Yes, there was a hotel to run, and the best thing we could do for a missing Chambrun was to see that nothing interfered with his Swiss-watch perfection of performance.

It is difficult to describe the atmosphere in the Beaumont that morning to someone who doesn’t understand the workings of the staff, what Chambrun calls his “family.” Outwardly the hotel went its cool, smooth way. Guests smiled at staff, unaware of any problem, and staff smiled at guests, hiding an anxiety that had spread in their ranks like a plague.

The first item in the daily routine that was ruptured by Chambrun’s absence was the morning examination of registration cards. They were on Chambrun’s desk ready for his attention when he got to his first cigarette of the day along with his first cup of Turkish coffee. Guests of the Beaumont might have been a little disturbed by how much information the management had about them. When they registered, several people made a notation on the card before it reached Chambrun. Credit ratings were supplied by Mr. Atterbury, ranging from unlimited down through A, B, and C. The cost of a stay at the Beaumont was no laughing matter. Security supplied other information. A for an alcoholic, WC for a woman chaser, XX for a man double-crossing his wife, WXX for a woman double-crossing her husband, G for gay. After Chambrun had looked at the cards, you might find his initials, P.C., in a bottom corner, which meant that Chambrun had special information about the guest which wasn’t for general consumption.

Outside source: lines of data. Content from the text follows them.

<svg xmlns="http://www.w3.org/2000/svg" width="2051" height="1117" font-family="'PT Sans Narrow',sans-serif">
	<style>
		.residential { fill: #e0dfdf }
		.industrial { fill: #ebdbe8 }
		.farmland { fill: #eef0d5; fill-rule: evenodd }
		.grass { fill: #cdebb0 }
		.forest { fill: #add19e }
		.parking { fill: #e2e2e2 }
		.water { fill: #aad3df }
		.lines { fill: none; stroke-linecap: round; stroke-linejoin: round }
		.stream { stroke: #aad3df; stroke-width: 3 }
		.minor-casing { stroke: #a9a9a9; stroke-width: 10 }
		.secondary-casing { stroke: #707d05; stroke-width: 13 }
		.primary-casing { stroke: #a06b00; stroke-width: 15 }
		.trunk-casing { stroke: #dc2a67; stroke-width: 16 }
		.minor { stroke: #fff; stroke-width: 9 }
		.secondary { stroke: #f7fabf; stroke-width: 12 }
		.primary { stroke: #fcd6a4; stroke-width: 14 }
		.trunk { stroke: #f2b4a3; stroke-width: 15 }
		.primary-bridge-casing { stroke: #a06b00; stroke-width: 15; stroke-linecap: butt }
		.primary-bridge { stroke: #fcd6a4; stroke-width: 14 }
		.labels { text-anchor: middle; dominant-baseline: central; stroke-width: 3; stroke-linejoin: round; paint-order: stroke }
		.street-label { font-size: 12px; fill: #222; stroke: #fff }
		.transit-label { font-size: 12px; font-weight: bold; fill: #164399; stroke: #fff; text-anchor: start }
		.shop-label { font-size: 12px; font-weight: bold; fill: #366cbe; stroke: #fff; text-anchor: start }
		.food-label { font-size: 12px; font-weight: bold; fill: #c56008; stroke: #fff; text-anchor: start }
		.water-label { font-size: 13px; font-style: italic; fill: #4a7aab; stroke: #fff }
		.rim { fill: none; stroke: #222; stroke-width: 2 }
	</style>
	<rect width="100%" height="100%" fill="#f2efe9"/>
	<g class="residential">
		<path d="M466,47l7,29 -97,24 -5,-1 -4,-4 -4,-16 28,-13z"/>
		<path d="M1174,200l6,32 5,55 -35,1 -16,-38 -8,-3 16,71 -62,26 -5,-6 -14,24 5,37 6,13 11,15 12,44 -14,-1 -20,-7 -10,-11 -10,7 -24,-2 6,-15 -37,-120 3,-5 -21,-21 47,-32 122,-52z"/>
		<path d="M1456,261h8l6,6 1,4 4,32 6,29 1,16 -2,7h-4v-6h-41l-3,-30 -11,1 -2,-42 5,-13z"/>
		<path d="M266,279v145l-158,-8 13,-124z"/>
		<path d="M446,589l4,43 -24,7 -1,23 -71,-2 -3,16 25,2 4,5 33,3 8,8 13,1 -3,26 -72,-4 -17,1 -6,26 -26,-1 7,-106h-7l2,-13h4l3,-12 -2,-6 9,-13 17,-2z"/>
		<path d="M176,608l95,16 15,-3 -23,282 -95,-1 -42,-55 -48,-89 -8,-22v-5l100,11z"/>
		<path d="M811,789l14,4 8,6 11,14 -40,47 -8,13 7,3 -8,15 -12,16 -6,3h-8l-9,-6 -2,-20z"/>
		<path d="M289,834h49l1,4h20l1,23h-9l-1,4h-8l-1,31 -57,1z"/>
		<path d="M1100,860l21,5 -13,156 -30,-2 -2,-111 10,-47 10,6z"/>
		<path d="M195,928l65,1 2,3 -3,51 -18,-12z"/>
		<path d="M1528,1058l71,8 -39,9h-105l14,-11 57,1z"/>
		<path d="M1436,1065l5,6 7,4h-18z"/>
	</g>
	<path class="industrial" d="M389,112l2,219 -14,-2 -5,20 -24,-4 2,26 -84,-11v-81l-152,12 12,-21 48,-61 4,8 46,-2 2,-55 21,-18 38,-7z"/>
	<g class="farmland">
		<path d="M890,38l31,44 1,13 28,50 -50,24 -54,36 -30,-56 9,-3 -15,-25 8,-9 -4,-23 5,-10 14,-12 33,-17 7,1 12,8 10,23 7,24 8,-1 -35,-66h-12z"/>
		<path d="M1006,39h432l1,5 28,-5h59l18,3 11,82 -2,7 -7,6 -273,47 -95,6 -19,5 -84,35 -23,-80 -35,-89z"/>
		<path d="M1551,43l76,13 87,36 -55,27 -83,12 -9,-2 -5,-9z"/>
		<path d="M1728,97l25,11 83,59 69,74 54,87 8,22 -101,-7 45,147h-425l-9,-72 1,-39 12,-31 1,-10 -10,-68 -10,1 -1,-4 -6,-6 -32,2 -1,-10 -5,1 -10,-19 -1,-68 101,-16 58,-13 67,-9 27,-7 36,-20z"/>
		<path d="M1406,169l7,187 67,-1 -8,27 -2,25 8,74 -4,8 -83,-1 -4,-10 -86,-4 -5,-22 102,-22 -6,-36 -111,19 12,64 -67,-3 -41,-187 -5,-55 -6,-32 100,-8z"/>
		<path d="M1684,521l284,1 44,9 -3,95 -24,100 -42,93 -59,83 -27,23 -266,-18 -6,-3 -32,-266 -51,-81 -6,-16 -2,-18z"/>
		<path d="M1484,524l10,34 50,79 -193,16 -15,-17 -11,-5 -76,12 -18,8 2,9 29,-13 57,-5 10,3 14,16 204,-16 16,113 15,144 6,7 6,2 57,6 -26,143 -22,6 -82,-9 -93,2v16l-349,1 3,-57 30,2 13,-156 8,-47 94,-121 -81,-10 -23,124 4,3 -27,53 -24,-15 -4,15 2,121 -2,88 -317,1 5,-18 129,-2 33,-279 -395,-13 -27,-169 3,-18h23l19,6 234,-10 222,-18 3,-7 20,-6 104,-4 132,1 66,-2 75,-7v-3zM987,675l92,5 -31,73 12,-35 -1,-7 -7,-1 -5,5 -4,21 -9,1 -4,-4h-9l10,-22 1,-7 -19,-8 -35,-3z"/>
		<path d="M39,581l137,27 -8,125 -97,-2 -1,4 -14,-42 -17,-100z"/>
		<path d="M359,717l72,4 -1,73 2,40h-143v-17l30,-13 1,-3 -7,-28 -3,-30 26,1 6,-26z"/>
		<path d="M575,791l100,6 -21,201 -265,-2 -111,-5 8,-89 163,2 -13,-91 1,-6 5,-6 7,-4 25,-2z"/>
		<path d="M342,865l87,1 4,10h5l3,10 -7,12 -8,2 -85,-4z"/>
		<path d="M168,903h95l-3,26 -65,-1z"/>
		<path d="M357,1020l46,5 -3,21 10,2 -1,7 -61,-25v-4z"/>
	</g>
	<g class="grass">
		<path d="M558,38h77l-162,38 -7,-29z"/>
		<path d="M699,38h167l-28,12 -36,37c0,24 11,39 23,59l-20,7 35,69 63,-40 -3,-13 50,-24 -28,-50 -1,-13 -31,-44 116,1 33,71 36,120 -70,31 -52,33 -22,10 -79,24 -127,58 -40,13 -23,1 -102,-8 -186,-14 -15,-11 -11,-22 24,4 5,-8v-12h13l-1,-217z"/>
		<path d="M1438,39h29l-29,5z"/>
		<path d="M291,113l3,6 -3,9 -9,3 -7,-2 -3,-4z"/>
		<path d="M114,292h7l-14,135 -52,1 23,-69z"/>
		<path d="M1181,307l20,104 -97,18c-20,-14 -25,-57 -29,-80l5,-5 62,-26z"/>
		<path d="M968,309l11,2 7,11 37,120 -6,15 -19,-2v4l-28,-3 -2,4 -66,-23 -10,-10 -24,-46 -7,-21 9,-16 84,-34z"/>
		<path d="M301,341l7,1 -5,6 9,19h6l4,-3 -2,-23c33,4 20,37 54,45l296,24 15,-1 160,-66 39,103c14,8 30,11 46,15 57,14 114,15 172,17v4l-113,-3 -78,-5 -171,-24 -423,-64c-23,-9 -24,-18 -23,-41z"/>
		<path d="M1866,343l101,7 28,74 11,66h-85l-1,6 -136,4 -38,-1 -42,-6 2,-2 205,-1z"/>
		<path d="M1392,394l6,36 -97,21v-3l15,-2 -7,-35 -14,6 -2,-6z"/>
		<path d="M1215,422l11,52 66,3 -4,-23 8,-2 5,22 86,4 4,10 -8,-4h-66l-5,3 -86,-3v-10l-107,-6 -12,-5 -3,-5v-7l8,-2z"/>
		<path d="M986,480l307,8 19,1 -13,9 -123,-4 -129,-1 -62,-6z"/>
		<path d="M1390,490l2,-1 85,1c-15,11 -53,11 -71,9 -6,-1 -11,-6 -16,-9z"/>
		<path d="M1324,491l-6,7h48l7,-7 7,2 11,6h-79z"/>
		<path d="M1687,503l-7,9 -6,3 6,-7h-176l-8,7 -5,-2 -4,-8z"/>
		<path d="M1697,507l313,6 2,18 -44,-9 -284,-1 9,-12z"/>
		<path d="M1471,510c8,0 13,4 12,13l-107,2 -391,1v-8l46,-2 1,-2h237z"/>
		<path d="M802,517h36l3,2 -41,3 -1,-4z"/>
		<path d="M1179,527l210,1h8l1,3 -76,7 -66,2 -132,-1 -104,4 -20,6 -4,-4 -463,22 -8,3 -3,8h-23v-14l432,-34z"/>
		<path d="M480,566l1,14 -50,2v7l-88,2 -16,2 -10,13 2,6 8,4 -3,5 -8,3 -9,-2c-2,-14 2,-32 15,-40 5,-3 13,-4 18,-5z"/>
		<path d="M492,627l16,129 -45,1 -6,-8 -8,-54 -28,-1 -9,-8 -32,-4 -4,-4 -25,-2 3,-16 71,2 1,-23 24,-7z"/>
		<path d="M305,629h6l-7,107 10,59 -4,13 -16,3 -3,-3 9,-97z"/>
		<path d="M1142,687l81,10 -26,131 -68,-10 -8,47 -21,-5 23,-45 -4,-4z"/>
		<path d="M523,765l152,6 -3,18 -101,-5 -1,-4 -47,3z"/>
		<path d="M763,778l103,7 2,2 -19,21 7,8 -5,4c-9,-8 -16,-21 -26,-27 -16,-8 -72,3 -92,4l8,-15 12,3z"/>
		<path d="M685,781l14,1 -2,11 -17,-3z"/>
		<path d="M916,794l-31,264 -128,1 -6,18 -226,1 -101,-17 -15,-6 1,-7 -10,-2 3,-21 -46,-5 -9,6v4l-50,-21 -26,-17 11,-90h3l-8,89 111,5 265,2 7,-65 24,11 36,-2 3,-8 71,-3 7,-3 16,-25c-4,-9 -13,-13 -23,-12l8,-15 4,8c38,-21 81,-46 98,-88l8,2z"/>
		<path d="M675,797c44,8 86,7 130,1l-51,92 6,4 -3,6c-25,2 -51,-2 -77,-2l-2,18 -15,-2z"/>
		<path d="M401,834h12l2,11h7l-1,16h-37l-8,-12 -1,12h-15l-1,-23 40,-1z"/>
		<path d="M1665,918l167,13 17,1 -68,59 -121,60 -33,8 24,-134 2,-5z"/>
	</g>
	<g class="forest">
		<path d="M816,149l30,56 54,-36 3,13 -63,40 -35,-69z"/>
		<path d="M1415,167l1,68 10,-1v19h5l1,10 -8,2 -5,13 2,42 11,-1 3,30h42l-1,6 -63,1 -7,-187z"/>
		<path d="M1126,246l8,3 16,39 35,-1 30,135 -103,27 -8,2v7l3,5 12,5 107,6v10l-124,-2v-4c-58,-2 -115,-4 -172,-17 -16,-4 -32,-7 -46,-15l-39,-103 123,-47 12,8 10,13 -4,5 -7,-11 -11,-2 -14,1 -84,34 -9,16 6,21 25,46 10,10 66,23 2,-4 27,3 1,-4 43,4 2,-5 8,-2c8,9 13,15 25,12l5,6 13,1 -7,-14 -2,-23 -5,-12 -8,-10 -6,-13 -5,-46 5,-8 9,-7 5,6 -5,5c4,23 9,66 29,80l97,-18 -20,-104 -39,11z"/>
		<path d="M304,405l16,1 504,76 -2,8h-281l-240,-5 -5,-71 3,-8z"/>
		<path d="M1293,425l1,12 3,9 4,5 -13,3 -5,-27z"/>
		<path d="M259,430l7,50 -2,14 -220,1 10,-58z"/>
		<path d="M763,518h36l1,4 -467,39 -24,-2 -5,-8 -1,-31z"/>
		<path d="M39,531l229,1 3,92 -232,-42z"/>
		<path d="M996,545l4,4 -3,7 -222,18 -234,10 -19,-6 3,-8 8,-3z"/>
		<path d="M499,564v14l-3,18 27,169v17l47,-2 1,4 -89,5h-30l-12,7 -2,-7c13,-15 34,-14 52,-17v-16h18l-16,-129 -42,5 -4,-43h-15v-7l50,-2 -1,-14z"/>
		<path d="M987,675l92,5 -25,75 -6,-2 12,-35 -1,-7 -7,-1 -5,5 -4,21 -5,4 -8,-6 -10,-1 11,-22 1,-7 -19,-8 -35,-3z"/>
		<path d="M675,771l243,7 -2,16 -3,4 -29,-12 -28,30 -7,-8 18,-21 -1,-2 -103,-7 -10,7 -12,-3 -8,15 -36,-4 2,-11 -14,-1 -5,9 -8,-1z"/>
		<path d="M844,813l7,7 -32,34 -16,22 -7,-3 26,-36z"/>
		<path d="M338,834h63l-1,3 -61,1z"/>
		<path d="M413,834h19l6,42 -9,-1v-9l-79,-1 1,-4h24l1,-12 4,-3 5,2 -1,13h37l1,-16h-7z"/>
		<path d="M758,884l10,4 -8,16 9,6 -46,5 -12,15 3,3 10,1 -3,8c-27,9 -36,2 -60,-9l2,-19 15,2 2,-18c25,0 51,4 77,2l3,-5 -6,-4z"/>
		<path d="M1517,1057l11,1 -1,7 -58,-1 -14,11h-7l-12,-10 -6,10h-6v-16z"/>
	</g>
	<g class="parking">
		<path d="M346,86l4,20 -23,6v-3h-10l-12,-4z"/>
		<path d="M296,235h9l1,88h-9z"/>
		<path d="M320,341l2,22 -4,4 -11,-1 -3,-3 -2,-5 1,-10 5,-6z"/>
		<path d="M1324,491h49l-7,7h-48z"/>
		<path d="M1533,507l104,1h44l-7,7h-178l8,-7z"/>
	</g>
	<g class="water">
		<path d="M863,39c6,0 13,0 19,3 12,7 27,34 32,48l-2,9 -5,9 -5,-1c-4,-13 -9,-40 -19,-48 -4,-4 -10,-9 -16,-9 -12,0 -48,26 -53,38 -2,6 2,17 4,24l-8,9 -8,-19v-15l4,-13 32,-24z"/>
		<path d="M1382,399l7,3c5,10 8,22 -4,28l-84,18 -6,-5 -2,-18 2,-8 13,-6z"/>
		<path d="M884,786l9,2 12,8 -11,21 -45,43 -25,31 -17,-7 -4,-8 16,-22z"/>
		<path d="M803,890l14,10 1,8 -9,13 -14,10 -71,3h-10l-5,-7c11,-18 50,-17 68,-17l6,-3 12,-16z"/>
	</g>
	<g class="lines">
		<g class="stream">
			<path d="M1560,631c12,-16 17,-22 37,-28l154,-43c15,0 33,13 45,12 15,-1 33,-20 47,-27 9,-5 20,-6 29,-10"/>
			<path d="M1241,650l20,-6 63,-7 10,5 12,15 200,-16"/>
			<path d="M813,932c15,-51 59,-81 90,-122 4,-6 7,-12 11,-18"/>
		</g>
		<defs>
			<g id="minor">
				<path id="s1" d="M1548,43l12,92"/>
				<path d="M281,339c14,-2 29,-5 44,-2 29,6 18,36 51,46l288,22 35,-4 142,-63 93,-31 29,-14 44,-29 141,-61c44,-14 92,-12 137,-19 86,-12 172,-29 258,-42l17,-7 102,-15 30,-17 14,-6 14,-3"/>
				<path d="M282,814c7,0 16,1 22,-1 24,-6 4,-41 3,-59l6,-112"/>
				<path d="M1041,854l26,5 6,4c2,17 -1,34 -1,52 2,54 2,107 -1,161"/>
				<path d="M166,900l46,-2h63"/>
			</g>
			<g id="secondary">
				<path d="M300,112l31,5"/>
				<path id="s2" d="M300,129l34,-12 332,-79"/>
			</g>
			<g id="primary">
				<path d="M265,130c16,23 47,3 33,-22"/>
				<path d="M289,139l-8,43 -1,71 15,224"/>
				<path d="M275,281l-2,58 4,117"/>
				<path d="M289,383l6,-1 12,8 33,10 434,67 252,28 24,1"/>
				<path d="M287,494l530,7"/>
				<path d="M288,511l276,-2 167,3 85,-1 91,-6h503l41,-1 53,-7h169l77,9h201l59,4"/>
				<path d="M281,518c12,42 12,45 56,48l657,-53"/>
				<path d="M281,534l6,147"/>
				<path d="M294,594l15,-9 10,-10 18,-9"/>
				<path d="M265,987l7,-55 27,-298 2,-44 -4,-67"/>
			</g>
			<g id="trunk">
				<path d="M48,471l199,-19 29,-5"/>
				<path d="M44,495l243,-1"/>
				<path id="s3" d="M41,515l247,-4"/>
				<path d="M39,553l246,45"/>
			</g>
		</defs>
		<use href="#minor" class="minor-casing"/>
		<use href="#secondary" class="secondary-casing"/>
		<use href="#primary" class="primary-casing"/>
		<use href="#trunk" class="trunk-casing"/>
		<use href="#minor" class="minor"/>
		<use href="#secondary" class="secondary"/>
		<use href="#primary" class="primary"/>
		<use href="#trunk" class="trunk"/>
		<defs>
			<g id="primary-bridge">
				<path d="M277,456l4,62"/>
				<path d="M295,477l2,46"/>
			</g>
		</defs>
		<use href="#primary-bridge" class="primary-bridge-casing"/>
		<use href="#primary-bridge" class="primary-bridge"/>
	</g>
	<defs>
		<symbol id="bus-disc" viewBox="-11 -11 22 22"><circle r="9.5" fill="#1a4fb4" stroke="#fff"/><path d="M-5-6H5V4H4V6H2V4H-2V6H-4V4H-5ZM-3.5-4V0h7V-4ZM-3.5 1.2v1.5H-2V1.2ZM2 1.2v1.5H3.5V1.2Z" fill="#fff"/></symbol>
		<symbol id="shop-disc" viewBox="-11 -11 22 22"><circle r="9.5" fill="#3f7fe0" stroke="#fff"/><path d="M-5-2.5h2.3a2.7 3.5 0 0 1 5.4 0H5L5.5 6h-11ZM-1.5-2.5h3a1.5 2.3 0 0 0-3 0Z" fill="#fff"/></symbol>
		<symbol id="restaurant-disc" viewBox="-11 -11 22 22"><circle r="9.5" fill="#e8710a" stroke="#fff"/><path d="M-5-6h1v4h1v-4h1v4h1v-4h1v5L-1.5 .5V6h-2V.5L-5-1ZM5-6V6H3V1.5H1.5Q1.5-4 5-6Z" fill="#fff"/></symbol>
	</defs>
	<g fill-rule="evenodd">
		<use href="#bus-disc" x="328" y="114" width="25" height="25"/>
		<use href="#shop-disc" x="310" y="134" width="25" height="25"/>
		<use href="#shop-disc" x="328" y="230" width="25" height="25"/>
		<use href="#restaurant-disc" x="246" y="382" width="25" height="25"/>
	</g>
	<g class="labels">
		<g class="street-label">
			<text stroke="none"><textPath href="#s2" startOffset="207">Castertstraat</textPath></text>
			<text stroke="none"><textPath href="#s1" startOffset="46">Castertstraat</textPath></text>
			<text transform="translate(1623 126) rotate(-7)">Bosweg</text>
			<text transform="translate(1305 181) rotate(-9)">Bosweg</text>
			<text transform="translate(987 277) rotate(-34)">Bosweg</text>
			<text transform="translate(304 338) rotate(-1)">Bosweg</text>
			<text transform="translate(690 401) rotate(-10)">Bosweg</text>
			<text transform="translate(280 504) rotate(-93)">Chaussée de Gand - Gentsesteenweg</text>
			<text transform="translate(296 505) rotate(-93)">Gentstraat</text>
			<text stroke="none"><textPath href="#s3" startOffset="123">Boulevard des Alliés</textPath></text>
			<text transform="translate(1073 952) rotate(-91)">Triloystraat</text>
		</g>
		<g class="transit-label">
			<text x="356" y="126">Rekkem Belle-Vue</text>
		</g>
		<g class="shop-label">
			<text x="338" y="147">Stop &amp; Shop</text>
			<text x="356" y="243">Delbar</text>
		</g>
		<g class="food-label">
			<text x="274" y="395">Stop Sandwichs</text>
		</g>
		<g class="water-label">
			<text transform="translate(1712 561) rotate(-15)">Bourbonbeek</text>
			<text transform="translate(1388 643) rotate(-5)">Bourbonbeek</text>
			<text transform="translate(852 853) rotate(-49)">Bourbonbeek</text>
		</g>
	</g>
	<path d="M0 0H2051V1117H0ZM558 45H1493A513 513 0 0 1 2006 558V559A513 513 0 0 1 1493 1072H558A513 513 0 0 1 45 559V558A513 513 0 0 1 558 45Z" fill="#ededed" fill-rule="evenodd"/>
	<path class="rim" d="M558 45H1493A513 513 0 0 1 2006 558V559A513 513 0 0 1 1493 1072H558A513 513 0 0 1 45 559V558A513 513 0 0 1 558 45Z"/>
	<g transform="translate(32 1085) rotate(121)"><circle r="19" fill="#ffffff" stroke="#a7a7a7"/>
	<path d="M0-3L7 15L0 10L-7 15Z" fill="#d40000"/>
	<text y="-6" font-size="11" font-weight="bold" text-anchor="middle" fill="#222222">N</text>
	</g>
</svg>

I looked at those cards, which lay neglected on Chambrun’s desk. Part of my job was to pay special attention to guests who rated it. The movie people were the most interesting. They had checked in the night before. They all had unlimited credit. Two items were on the fascinating side. Janet Parker, the girl star, had nothing but a credit okay after her name. Robert Randle, the glamorous male star, rated a G. What would his army of women fans think if they knew it? Hell, it, was probably no secret in the film world, where people were probably laughing up their sleeves at the rumors in the gossip columns that Bob Randle and Janet Parker were “like that.” Security had nothing on Clark Herman, the producer, except a B for bachelor. Claude Duval, the maestro, the French director, had even less, except a note from Jerry Dodd saying he wanted no interviews, no photographs, no special publicity. “A loner,” Jerry had written, “with a phobia about privacy.”